TEXT UNDER STUDY:
◆ ◆ ◆ ◆ ◆

Don Murray (b. 1929) is an American actor who was most active during the 1950s–80s. He was best known for his breakout film role in Bus Stop in 1956, in which he played opposite Marilyn Monroe, and was nominated for an Oscar. Murray also starred alongside James Cagney in 1959’s Shake Hands with the Devil, playing a Irish-American student in 1921 Dublin who gets caught up in the Irish War for Independence.
Frederick Martin MacMurray (1908–1991) was an American actor, best known for his role in the 1944 film noir Double Indemnity directed by Billy Wilder, in which he starred with Barbara Stanwyck. He appeared in more than 100 movies and a successful television series; he played the widowed father on My Three Sons, from 1960 to 1972.
Canadian singer Anne Murray (b. 1945) is a pioneer in the music business in many respects. Touted as “Canada’s Songbird” during her career of thirty-plus years, Murray became the first female Canadian vocalist to have a number one hit in the United States. She was also both the first woman and the first Canadian to be awarded “Album of the Year” by the Country Music Association. With a career spanning multiple genres, including pop and country, Murray brought the surname of her Irish and Scottish grandfather, Daniel, to the forefront of the music industry.

◆ ◆ ◆ ◆ ◆

(Items listed in a dataset)
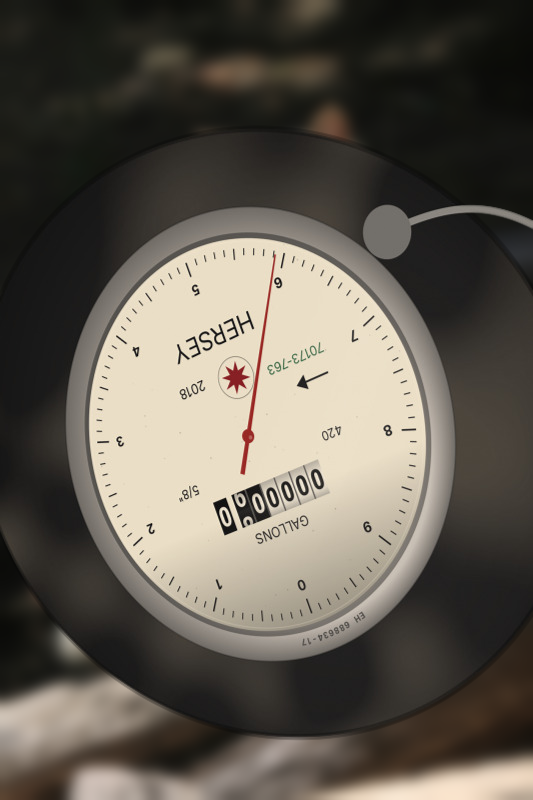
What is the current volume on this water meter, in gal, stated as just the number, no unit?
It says 85.9
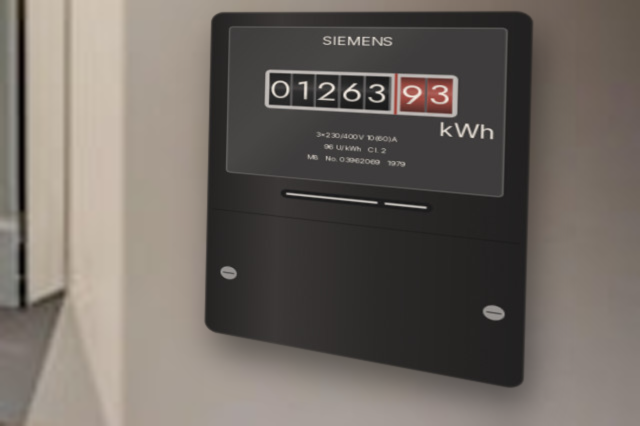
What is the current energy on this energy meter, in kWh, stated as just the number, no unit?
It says 1263.93
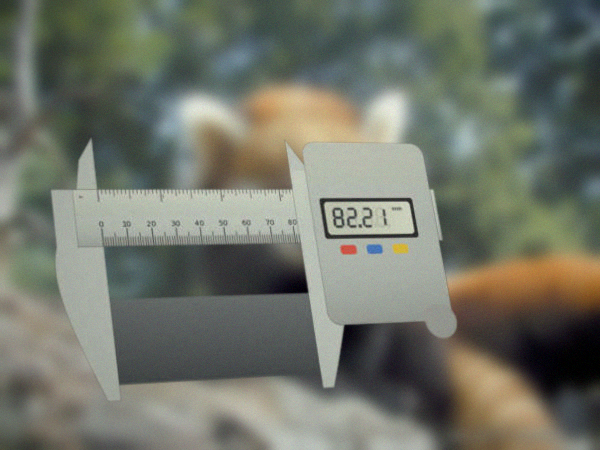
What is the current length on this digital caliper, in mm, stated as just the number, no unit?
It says 82.21
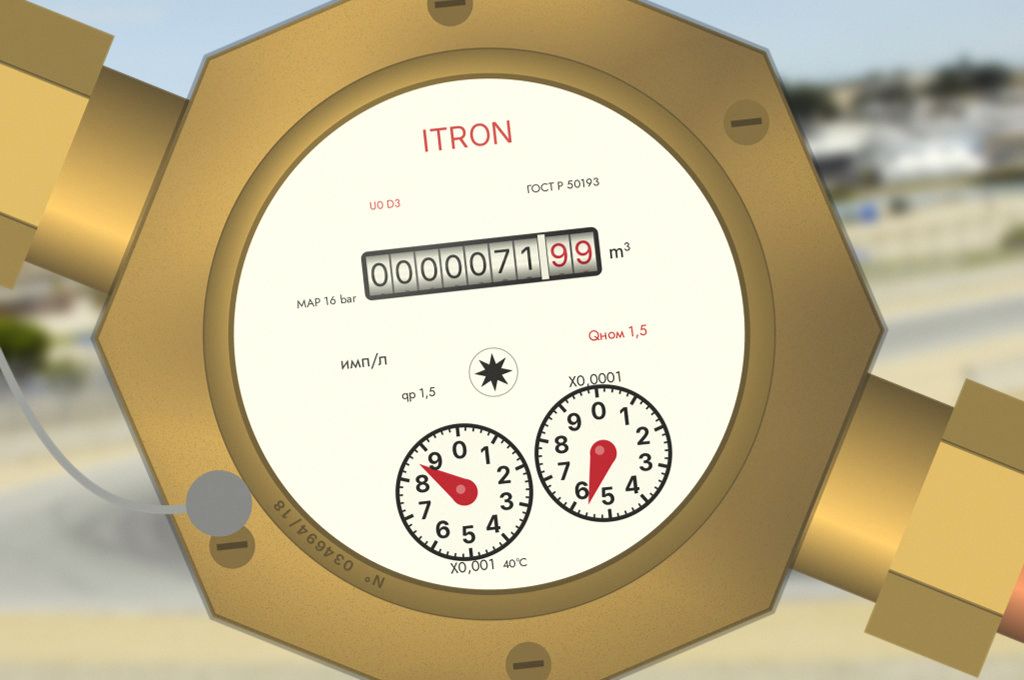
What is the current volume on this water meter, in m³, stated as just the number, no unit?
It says 71.9985
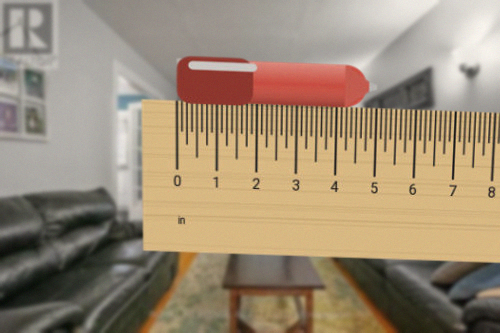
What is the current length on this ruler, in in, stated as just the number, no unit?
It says 5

◆ ◆ ◆ ◆ ◆

According to the text on performers named Murray, which organization named Anne Murray the first woman and the first Canadian to win "Album of the Year"? The rows are independent material with no connection to the text.

YOUR RESPONSE:
The Country Music Association.